This article is based on a presentation given by Michelle Irvine at the 2024 Write the Docs conference.

Technical documentation matters — but how do you convince your colleagues that it does?

If this question has you stumped time and again, you’ll be delighted to learn that documentation has a tangible impact — and you can cite numbers to prove it.

Michelle Irvine, a technical writer at Google Cloud, has spent the past several years conducting research to demonstrate the impact of internal documentation for the DevOps Research and Assessment (DORA) program. Through her research on software development, delivery, and operation across industries ranging from technology to education, Irvine has found that documentation consistently affects all technical practices.
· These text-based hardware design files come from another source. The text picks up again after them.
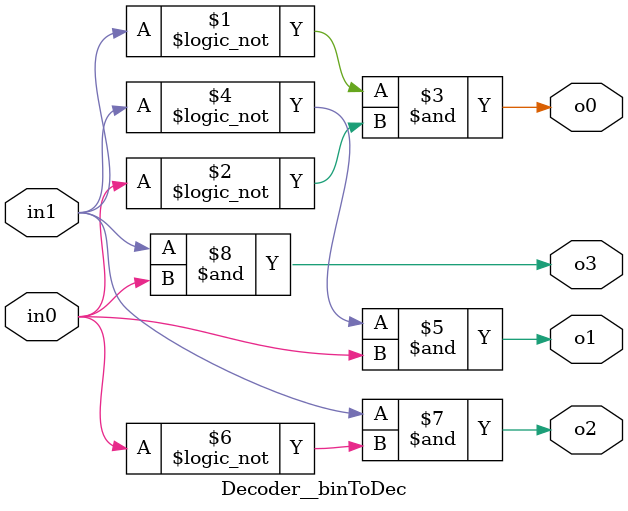
<source format=v>
`timescale 1ns / 1ps
module Decoder__binToDec(in1,in0,o0,o1,o2,o3
    );
input in1,in0;
output o0,o1,o2,o3;

assign o0=!in1 & !in0;
assign o1=!in1 & in0;
assign o2=in1 & !in0;
assign o3=in1 & in0;

endmodule

</source>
According to Irvine, teams that produce high-quality documentation are:

• 3.8 times more likely to implement security practices
• 2.5 times more likely to fully leverage the cloud
• 2.4 times more likely to meet or exceed reliability targets
• 3.5 times more likely to implement Site Reliability Engineering (SRE) practices (Source: Irvine, 2024)
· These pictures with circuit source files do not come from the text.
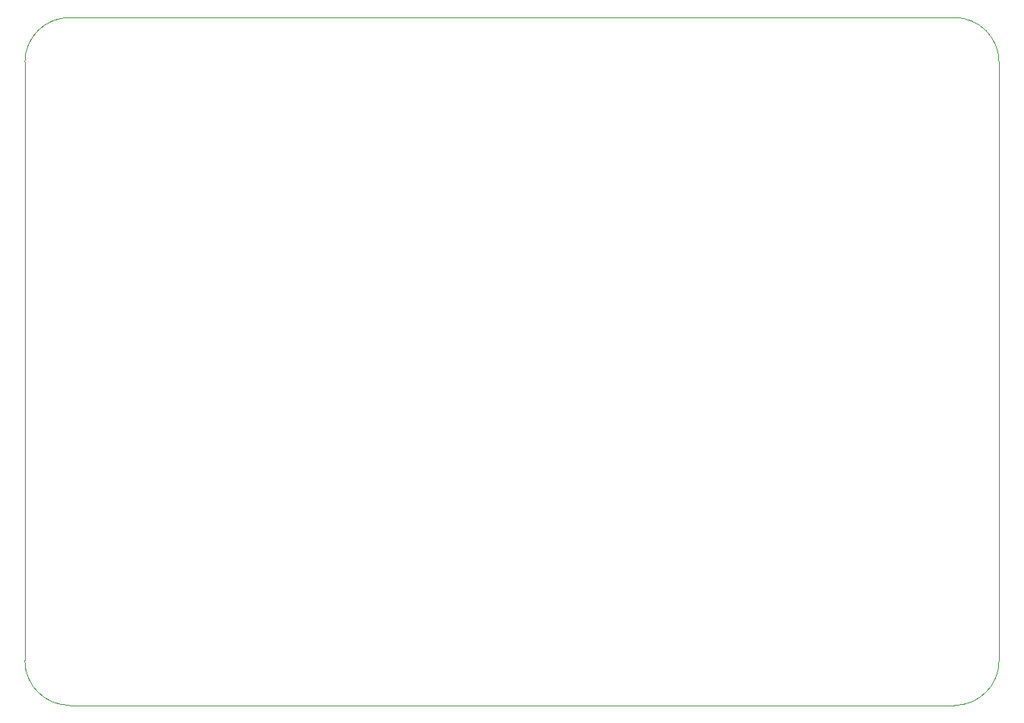
<source format=gm1>
G04 #@! TF.GenerationSoftware,KiCad,Pcbnew,8.0.8-8.0.8-0~ubuntu24.04.1*
G04 #@! TF.CreationDate,2025-02-07T07:38:44+00:00*
G04 #@! TF.ProjectId,MST01,4d535430-312e-46b6-9963-61645f706362,D*
G04 #@! TF.SameCoordinates,PX440a368PY8a86a58*
G04 #@! TF.FileFunction,Profile,NP*
%FSLAX46Y46*%
G04 Gerber Fmt 4.6, Leading zero omitted, Abs format (unit mm)*
G04 Created by KiCad (PCBNEW 8.0.8-8.0.8-0~ubuntu24.04.1) date 2025-02-07 07:38:44*
%MOMM*%
%LPD*%
G01*
G04 APERTURE LIST*
G04 #@! TA.AperFunction,Profile*
%ADD10C,0.100000*%
G04 #@! TD*
G04 APERTURE END LIST*
D10*
X0Y71911000D02*
X0Y4999000D01*
X5000000Y-1000D02*
G75*
G02*
X0Y4999000I0J5000000D01*
G01*
X103830000Y76911000D02*
X5000000Y76911000D01*
X108830000Y4990000D02*
X108830000Y71911000D01*
X0Y71911000D02*
G75*
G02*
X5000000Y76911000I5000000J0D01*
G01*
X103830000Y76911000D02*
G75*
G02*
X108830000Y71911000I0J-5000000D01*
G01*
X5000000Y-1000D02*
X103830000Y-1000D01*
X108830000Y4990000D02*
G75*
G02*
X103830000Y-10000I-5000000J0D01*
G01*
M02*

</source>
Remarkably, even low-quality documentation has a positive impact on organizational performance, resulting in continuous integration (CI) efforts having a 34% impact on revenue and customer satisfaction. High-quality documentation magnifies this impact, with CI efforts having a 750% impact on revenue and customer satisfaction. Across the board, teams that produce high-quality documentation also see higher levels of productivity and job satisfaction and lower levels of burnout. These patterns, says Irvine, are persistent and play out globally across companies of all sizes.

So what does all of this data mean for you?
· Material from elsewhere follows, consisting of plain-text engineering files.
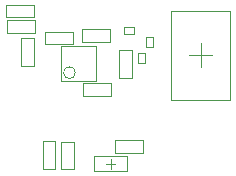
<source format=gbr>
%TF.GenerationSoftware,Altium Limited,Altium Designer,20.1.8 (145)*%
G04 Layer_Color=32768*
%FSLAX45Y45*%
%MOMM*%
%TF.SameCoordinates,B8344769-4606-4218-AAAC-353AEC7BCCEF*%
%TF.FilePolarity,Positive*%
%TF.FileFunction,Other,Bottom_Assembly*%
%TF.Part,Single*%
G01*
G75*
%TA.AperFunction,NonConductor*%
%ADD29C,0.10000*%
%ADD30C,0.10160*%
D29*
X650841Y985474D02*
G03*
X650841Y985474I-50000J0D01*
G01*
D30*
X1058803Y1312752D02*
Y1372752D01*
X1143803Y1312752D02*
Y1372752D01*
X1058803Y1312752D02*
X1143803D01*
X1058803Y1372752D02*
X1143803D01*
X1245479Y1201912D02*
Y1286912D01*
X1305479Y1201912D02*
Y1286912D01*
X1245479D02*
X1305479D01*
X1245479Y1201912D02*
X1305479D01*
X1176899Y1151406D02*
X1236899D01*
X1176899Y1066406D02*
X1236899D01*
X1176899D02*
Y1151406D01*
X1236899Y1066406D02*
Y1151406D01*
X297672Y1044233D02*
Y1279233D01*
X187672D02*
X297672D01*
X187672Y1044233D02*
Y1279233D01*
Y1044233D02*
X297672D01*
X529923Y165096D02*
X639923D01*
X529923D02*
Y400096D01*
X639923D01*
Y165096D02*
Y400096D01*
X1224999Y307596D02*
Y412596D01*
X990001Y307596D02*
Y412596D01*
X1224999D01*
X990001Y307596D02*
X1224999D01*
X374541Y169153D02*
X479542D01*
X374541Y404152D02*
X479542D01*
Y169153D02*
Y404152D01*
X374541Y169153D02*
Y404152D01*
X627422Y1227055D02*
Y1332056D01*
X392423Y1227055D02*
Y1332056D01*
X627422D01*
X392423Y1227055D02*
X627422D01*
X300492Y1455239D02*
Y1560240D01*
X65493Y1455239D02*
Y1560240D01*
X300492D01*
X65493Y1455239D02*
X300492D01*
X305532Y1322200D02*
Y1432200D01*
X70532Y1322200D02*
X305532D01*
X70532D02*
Y1432200D01*
X305532D01*
X527041Y1211674D02*
X827041D01*
X527041Y911674D02*
Y1211674D01*
Y911674D02*
X827041D01*
Y1211674D01*
X950000Y172872D02*
Y252871D01*
X910000Y212872D02*
X990000D01*
X812500Y150372D02*
X1087500D01*
X812500Y275372D02*
X1087500D01*
X812500Y150372D02*
Y275372D01*
X1087500Y150372D02*
Y275372D01*
X1961274Y757023D02*
Y1507022D01*
X1461274Y757022D02*
Y1507022D01*
Y757022D02*
X1961274Y757023D01*
X1461274Y1507022D02*
X1961274Y1507022D01*
X1711274Y1032022D02*
Y1232022D01*
X1611275Y1132022D02*
X1811275D01*
X713291Y785325D02*
X948291D01*
Y895325D01*
X713291D02*
X948291D01*
X713291Y785325D02*
Y895325D01*
X706193Y1355060D02*
X941193D01*
X706193Y1245060D02*
Y1355060D01*
Y1245060D02*
X941193D01*
Y1355060D01*
X1024325Y941607D02*
Y1176606D01*
X1129325Y941607D02*
Y1176606D01*
X1024325D02*
X1129325D01*
X1024325Y941607D02*
X1129325D01*
%TF.MD5,bf23ed60db8d9d0c76c3e4f12c5433d7*%
M02*

</source>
If you’ve been trying to convince your colleagues and managers to invest in documentation efforts, Irvine’s research could be the starting point for conversations about increasing your budget, hiring more technical writers, and making many other decisions that support you in your work. The research is publicly available, so familiarize yourself with the data by watching Irvine’s presentation on DORA findings and browsing the reports at dora.dev. You can find additional support by joining the DORA community of practice at dora.community. Finally, when you’ve done your homework, share the presentation and reports with your colleagues for game-changing conversations about stepping up documentation efforts.

The impact of documentation is extensive, measurable, and proven — so dig into the data and use it to your advantage!